Maintaining lean muscle mass
Running doesn’t build your muscles, but it can help you maintain muscle and lose fat, so your muscles look more defined.
But running isn’t going to produce much of a difference in your muscles by itself. You should also incorporate weight training into your routine.
A 2018 study compared the effects of endurance exercise and calorie restriction on the muscle mass of adults with sedentary lifestyles.
Taken together, these findings suggest that exercise protects against weight loss-induced reductions in lean mass and absolute aerobic capacity.
So, run slower for longer to get that leaner look.
Losing weight and building muscle aren’t the only reasons people get into cycling or running. Here are a few other factors to consider when making the choice (if you have to choose at all).
Money, money, money…
Want a workout that’s essentially free? That’s running… for the most part. If you have running shoes, you can run outside without spending a dime. (It’s worth stocking up on winter running gear for those chillier laps.)
Of course, you can potentially spend money on running. At some point you may need to buy good-quality running shoes, which can get expensive.
It’s also easy to spend a lot on fancy running gear. And if you ever decide you can’t run outdoors, buying a treadmill or joining a gym will run you a few hundred dollars.
Cycling is arguably more expensive than running because it requires an initial investment.
You need to buy either a bike to use outside or a stationary/high tech bike (like a Peloton or similar) to cycle inside. There’s also the cost of a helmet, special shoes, clothes, and repairs.
(You’ve also gotta work out whether you plan to cycle outside or inside — again, both have benefits and drawbacks.)
In the end, cycling can be a larger investment and running can be cheaper.
Underlying chronic conditions
A little exercise can bring huge benefits for almost anyone. But if you have a chronic health condition, it’s important to talk with your doctor to make sure your chosen activity is safe for you before you jump in.

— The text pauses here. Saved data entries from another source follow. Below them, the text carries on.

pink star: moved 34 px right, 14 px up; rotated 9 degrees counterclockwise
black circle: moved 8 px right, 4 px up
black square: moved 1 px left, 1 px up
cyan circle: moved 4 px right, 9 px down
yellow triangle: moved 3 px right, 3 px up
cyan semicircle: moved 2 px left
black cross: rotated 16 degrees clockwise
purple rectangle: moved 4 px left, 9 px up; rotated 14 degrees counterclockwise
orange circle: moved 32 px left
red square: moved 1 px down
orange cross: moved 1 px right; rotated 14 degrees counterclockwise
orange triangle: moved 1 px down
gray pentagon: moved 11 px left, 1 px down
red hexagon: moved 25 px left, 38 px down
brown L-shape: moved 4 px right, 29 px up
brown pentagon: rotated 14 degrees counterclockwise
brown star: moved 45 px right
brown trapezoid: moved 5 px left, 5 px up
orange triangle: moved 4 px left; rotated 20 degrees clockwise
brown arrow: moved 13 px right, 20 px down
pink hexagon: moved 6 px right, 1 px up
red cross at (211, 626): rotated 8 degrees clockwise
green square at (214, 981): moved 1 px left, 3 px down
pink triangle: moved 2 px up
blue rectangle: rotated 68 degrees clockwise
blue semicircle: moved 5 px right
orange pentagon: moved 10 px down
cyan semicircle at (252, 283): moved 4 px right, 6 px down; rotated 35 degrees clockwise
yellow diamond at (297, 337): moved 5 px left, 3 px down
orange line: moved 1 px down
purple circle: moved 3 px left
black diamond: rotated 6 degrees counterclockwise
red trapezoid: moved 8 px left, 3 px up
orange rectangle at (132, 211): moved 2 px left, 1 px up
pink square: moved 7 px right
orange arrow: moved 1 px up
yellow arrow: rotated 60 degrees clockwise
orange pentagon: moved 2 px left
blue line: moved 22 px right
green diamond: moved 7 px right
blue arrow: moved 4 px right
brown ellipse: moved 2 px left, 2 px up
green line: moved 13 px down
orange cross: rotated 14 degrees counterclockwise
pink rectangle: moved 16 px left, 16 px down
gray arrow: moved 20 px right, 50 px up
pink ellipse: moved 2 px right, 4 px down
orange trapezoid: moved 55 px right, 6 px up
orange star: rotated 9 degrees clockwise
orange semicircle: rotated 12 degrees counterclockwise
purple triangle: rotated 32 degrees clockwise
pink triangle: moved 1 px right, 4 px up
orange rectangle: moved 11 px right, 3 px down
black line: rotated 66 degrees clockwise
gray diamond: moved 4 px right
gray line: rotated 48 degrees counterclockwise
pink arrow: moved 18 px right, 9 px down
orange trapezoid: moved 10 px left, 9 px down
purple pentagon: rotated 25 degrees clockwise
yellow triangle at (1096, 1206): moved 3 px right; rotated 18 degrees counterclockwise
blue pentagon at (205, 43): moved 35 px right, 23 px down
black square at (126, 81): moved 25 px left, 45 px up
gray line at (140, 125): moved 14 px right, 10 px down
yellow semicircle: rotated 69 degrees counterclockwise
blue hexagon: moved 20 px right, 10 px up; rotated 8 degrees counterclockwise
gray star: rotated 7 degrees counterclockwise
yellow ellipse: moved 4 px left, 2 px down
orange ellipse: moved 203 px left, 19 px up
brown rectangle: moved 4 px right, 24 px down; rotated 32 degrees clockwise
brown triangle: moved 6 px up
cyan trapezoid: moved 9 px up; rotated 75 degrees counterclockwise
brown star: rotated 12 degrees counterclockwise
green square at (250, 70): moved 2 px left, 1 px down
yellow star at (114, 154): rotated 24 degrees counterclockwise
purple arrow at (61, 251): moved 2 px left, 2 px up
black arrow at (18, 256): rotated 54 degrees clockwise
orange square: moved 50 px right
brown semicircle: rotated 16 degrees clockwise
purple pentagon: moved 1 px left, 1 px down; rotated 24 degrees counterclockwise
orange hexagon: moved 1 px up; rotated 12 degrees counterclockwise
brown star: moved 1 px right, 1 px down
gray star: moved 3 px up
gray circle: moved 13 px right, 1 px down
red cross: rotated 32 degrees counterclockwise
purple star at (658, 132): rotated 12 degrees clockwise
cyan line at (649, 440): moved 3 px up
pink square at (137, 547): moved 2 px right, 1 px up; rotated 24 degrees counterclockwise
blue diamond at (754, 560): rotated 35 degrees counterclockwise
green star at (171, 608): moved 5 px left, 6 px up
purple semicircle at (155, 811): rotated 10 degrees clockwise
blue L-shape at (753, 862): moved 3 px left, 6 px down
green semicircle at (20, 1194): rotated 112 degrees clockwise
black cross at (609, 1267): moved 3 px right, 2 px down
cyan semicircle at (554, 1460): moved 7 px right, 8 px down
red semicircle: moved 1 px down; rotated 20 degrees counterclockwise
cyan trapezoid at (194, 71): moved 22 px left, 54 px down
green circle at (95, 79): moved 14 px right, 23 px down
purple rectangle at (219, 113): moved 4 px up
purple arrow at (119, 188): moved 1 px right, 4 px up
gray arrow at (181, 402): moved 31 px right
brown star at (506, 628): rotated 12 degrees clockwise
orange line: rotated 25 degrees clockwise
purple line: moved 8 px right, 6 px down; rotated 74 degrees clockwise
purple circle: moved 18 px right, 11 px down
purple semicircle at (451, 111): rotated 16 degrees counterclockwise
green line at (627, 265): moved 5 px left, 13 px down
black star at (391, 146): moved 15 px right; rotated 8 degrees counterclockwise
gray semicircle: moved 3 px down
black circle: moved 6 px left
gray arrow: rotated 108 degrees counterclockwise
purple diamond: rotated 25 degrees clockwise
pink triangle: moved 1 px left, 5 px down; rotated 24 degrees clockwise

For example, if you have diabetes, exercising too much might increase your risk of developing low blood sugar and a dangerous complication called ketoacidosis.
The increased pressure running places on your joints can increase your risk of injury if have certain health conditions. Cycling is lower impact and gentler on your body, but it can lead to lower back pain.
Cycling also requires more balance. And there’s always the possibility of falling off a bike.
What you like matters
Both cycling and running have their fair share of pros and cons. Overall, neither is better for you than the other.
It really comes down to which activity works with your fitness goals — but it’s also a good idea to choose one that you enjoy.
If you hate running, you’re not going to run as often. But if your bike is your #bae, you’ll probably love cycling every day. Go with the option that brings you the most joy and make it work for you.
Overall, running may burn more calories than cycling. But it’s a high impact workout that puts more pressure on your joints and may lead to an increased risk of injury.
Cycling may not burn as many calories as running. But it’s a low impact workout that’s easier on your body.
The best choice is the one that makes you feel good and works for your lifestyle.